With his new technique, Starr was able to show that this conclusion resulted from systematic errors in Bridgman's previous experiments. To claim that he saved Bridgman from not receiving his future Nobel prize may be a stretch, but he certainly rescued his boss from major embarrassment. Twenty-five years later, in 1962, I undertook my doctoral work in that same group at Harvard. At that time, several of my fellow students were still using the methods Starr had pioneered.

From Harvard, Starr went on to a postgraduate position in the Magnet Lab at the Massachusetts Institute of Technology, where he added cryogenics and magnetic measurements to his portfolio of experimental skills. In 1940, he took a post with the US Navy's Bureau of Mines, leading a group of engineers analysing pressure-wave propagation from mine explosions and exploring the effects of these waves on various hull geometries. Immediately after Pearl Harbor, he and a colleague tried to enlist in the army, but were told that what they were doing would be a greater contribution to the war effort than fighting in foxholes.

Word of Starr's technical and leadership skills spread throughout the then small community of American physicists, and in 1942 he was invited to join the staff of E. O. Lawrence at the University of California Radiation Laboratory at Berkeley. Lawrence's intention (largely unknown to Starr at the time) was to train him in the principles of cyclotron resonance for eventual reassignment to the 'calutron' or 'racetrack' uranium-235 separation project at Oak Ridge, Tennessee, which at the time was not reaching its production goals.

Lawrence asked Starr to form and lead a team of several hundred engineers, to troubleshoot the early-production calutrons through experiments performed on a small-scale model he was to construct. The ensuing improvements were incorporated into new production machines, and by the spring of 1945 sufficient 235U had been separated to provide the critical mass for a weapon.

Many years later, Starr and Floyd Culler, wartime chief of chemical physics at Oak Ridge, were in my office reminiscing about the days when they watched their technicians use tweezers to pick apart flakes of 235U, embedded in halide impurities, for shipment to Los Alamos and assembly into the Little Boy bomb. The hair on the back of my neck quite literally stood up. On the morning of 6 August 1945, when the uranium atoms in those flakes split in the sky over Hiroshima, my father was stationed with the US Navy in Manila Bay in the Philippines. Starr was convinced that the decision by President Truman to use atomic weapons against Japan was correct, making invasion unnecessary and thus saving the lives of countless Japanese and Allied servicemen that would otherwise have been sacrificed. Maybe my Dad would have been among them.

After the war, Starr transferred to the Clinton Lab at Oak Ridge to participate in the design work on reactors for nuclear power led by Eugene Wigner and Alvin Weinberg. In 1946, he was hired by North American Aviation to initiate their nuclear programme, later forming and becoming president of a new division of the company, Atomics International. There, in collaboration with Wally Zinn at Argonne National Lab in Illinois, he pioneered the application of atomic energy to the generation of electricity. It was this that he considered his most important contribution to the world.

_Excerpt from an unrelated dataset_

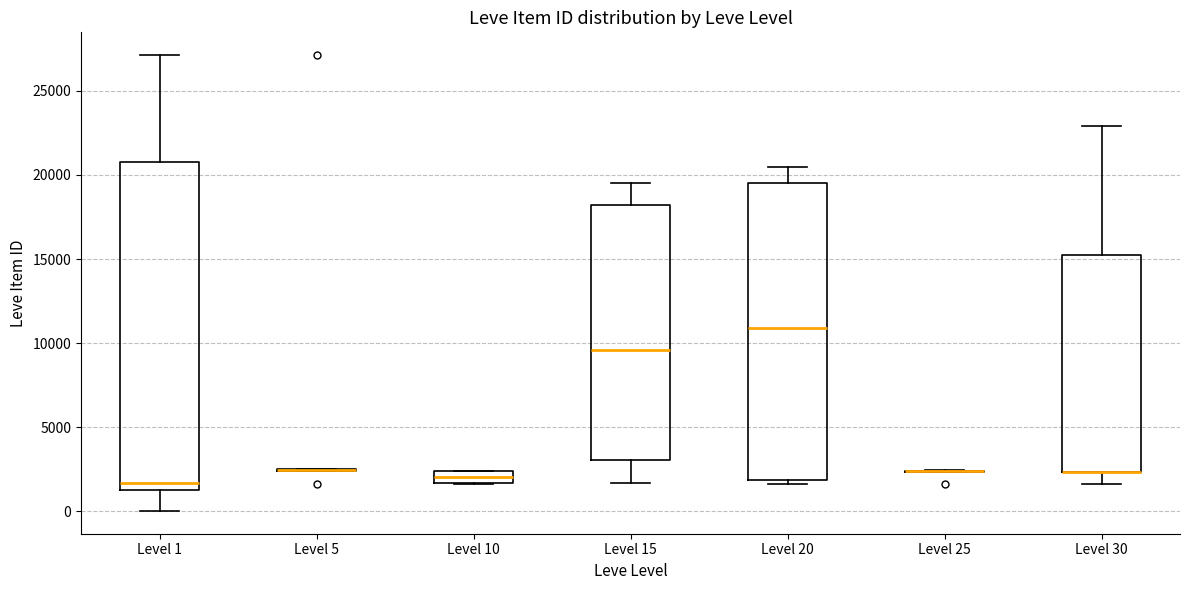

Where is the lower edge of the box for Level 15 on the y-axis? The values are not printed on the chart, so give them approximately, as read against the axis.

3000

In 1966, he left the power-reactor industry to become dean of engineering at the University of California, Los Angeles, before moving on, six years later, to found EPRI under contract from the US electric utility industry. In the first of these jobs, he made pioneering contributions to the academic discipline of risk analysis. In the second, among other achievements, he stood firm to establish an environmental division at EPRI despite the vigorous opposition of a number of utility executives, who simply wanted to ignore issues such as the acid rain caused by emissions from power plants using fossil fuels.

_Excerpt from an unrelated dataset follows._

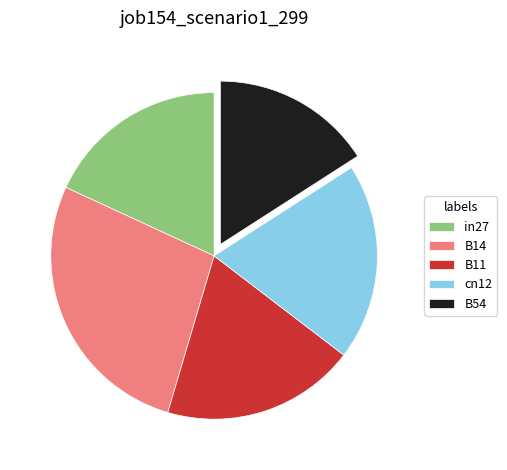

Is there a majority slice in this chart?

No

For his accomplishments, Chauncey Starr received numerous awards — including honorary degrees, membership of national and international academies, and medals from heads of state. But I know that the recognition he found most personally satisfying came near the end of his life: he was able to witness the rebirth of interest in nuclear power in the United States, the fruit of his younger days, which had lain dormant for so many years.